With Here Comes the Groom, all the contrivances of the story appear, well, contrived. It doesn't help that the leads, Bing Crosby, Jane Wyman, and Franchot Tone all are clearly too old to play the parts of the itinerant reporter, his long-suffering girl friend and an eligible bachelor. There were a couple of mild chuckles when Bing plays a record with the recorded letter of Wyman, and a minuture Wyman appears standing on the rotating disc, a fuzzy image, a low tech prototype of Yoda (thanks Lumena}, repeting gestures when the record needle gets stuck. Othewise, I don't care if it won an Academy Award, I can go through life without hearing "In the Cool, Cool, Cool of the Evening" again. This may be the most overplayed song in one movie with the possible exception of "Over the Rainbow" in I Wake Up Screaming. (Yeah, that's right, more times than in Wizard of Oz.)

Just for You gets points from me mostly for having Natalie Wood appear as Bing Crosby's daughter.
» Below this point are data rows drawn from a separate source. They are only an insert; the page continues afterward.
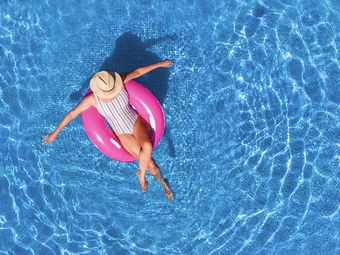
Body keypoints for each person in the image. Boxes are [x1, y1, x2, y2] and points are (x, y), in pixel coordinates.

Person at [43, 60, 174, 200]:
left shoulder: (120, 82)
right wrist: (54, 134)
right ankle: (164, 185)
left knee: (147, 145)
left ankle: (141, 174)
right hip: (122, 133)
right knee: (151, 165)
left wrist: (160, 64)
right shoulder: (92, 100)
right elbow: (71, 114)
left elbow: (138, 71)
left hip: (136, 122)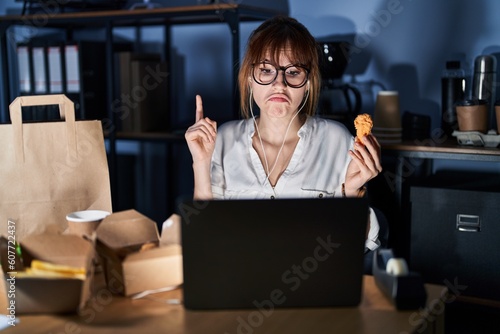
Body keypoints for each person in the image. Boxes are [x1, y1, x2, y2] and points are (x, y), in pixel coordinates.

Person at [185, 15, 382, 253]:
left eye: (293, 72)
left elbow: (355, 248)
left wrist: (352, 194)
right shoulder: (221, 140)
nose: (279, 84)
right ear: (250, 77)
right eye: (266, 70)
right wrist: (201, 163)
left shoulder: (338, 141)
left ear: (308, 81)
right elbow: (206, 238)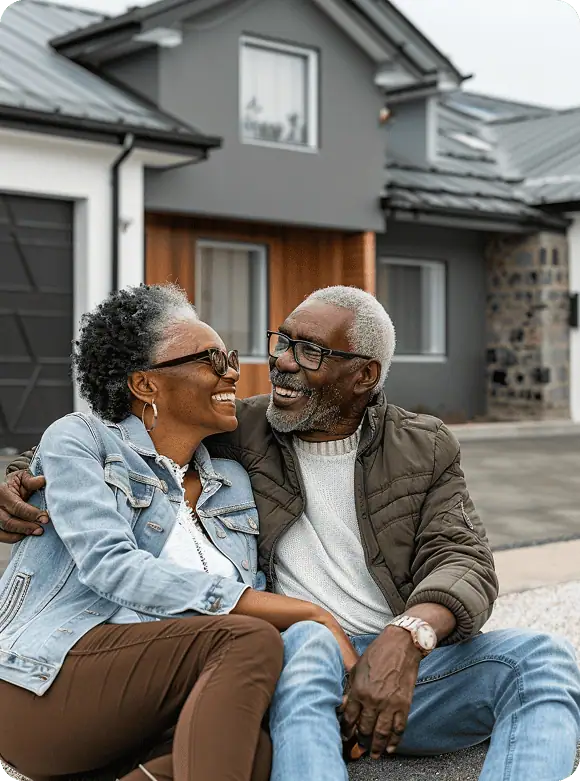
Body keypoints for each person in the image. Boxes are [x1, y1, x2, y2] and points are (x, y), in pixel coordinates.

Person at [2, 285, 580, 781]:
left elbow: (465, 560)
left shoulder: (420, 446)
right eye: (282, 342)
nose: (278, 363)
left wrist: (407, 636)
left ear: (365, 375)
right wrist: (20, 480)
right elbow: (117, 443)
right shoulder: (245, 429)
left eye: (310, 351)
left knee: (543, 658)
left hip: (398, 667)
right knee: (293, 644)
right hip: (297, 653)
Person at [0, 283, 358, 781]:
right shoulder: (80, 440)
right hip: (45, 685)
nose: (233, 371)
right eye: (211, 359)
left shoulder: (230, 481)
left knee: (256, 751)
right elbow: (112, 566)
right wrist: (310, 614)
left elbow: (246, 592)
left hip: (154, 709)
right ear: (146, 385)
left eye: (230, 356)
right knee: (250, 639)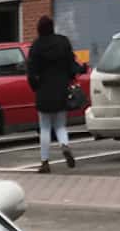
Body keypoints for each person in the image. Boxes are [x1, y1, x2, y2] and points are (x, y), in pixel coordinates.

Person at [26, 15, 80, 172]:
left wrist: (35, 87)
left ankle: (45, 162)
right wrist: (71, 77)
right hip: (61, 88)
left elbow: (31, 71)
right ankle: (64, 145)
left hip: (43, 90)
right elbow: (71, 64)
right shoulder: (63, 42)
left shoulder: (36, 46)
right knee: (60, 125)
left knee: (44, 127)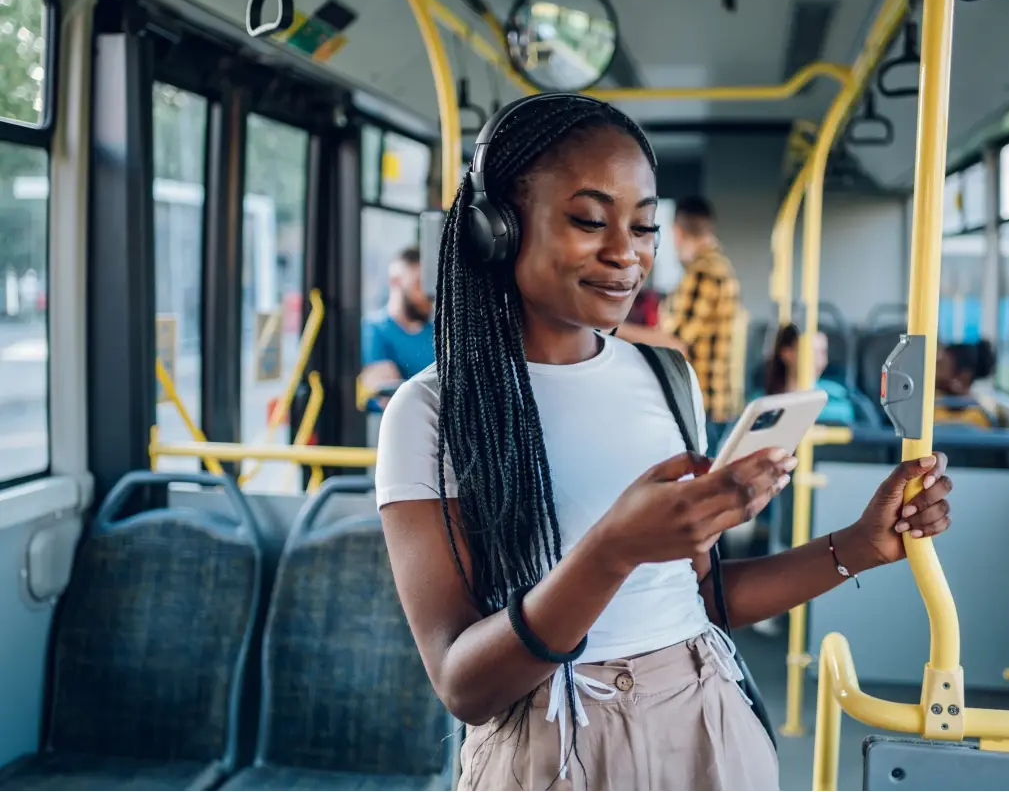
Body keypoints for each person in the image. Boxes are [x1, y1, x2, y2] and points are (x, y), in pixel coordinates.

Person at [375, 93, 957, 792]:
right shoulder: (431, 412)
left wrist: (859, 545)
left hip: (705, 717)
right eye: (590, 220)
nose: (626, 253)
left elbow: (702, 600)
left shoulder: (666, 375)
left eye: (646, 226)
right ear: (497, 229)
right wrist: (612, 550)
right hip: (552, 740)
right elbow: (463, 685)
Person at [360, 246, 436, 396]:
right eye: (419, 285)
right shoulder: (373, 329)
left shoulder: (437, 334)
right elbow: (388, 395)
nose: (428, 296)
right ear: (395, 281)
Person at [764, 324, 856, 425]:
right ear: (787, 353)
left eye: (822, 353)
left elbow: (846, 414)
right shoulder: (763, 403)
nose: (820, 361)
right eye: (812, 352)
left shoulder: (837, 395)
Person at [935, 339, 998, 428]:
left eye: (940, 366)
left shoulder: (978, 418)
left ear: (963, 377)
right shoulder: (933, 399)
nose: (933, 371)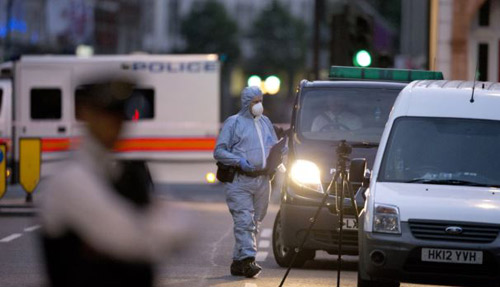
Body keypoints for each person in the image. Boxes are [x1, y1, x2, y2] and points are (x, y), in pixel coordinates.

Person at [39, 78, 190, 287]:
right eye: (104, 114)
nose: (114, 124)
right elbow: (130, 240)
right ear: (84, 114)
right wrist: (156, 225)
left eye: (119, 116)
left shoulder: (117, 170)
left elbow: (183, 228)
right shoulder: (71, 177)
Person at [214, 86, 278, 278]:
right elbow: (219, 151)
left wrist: (279, 158)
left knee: (254, 221)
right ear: (246, 103)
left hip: (263, 179)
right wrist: (239, 161)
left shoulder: (265, 122)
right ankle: (249, 260)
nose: (259, 105)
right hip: (240, 181)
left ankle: (237, 262)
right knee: (244, 221)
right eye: (255, 102)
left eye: (260, 101)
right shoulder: (233, 123)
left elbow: (274, 145)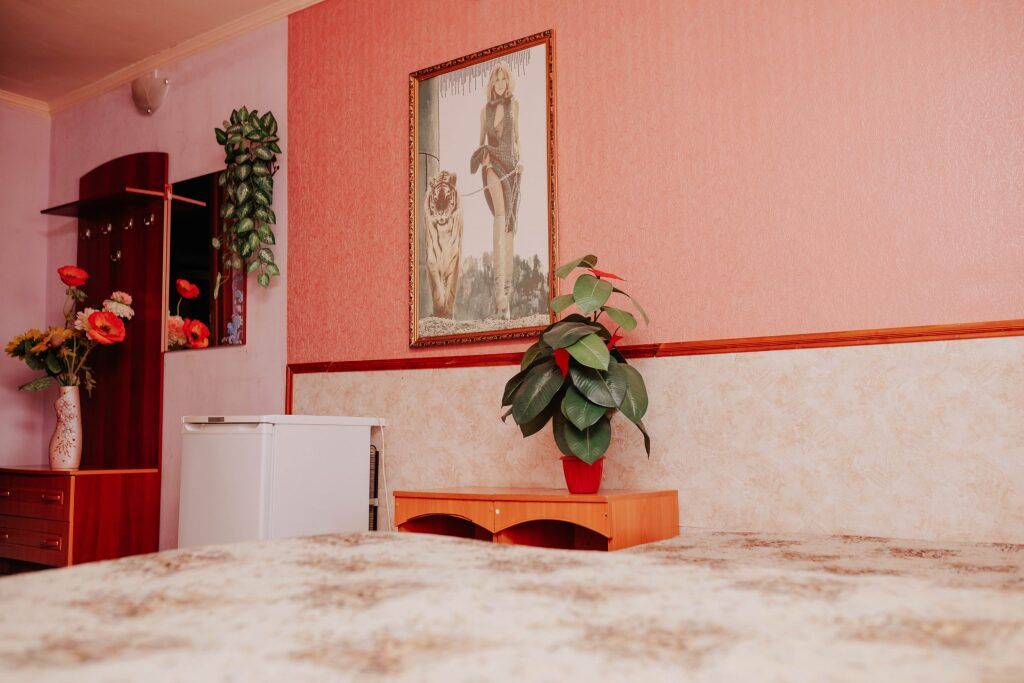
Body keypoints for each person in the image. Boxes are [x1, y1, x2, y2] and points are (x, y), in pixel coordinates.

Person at [470, 62, 522, 320]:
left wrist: (521, 161)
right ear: (492, 83)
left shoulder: (514, 106)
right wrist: (484, 160)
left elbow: (516, 140)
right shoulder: (484, 111)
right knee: (500, 219)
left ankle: (506, 298)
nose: (500, 83)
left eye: (503, 79)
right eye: (496, 79)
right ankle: (499, 294)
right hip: (492, 165)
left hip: (511, 167)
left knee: (510, 226)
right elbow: (481, 143)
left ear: (508, 82)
Not a girl, not a woman, to paraphrase a recent song, but you see glimpses of a 14 year old who will be a heartbreaker when she meets Nick Ray in three years for Rebel. Elliot Nugent made the kinds of films that are entertaining but not memorable with stars like Bob Hope and Danny Kaye. Nice use of color in the stage productions, but Bing Crosby was never a compelling screen presence for me.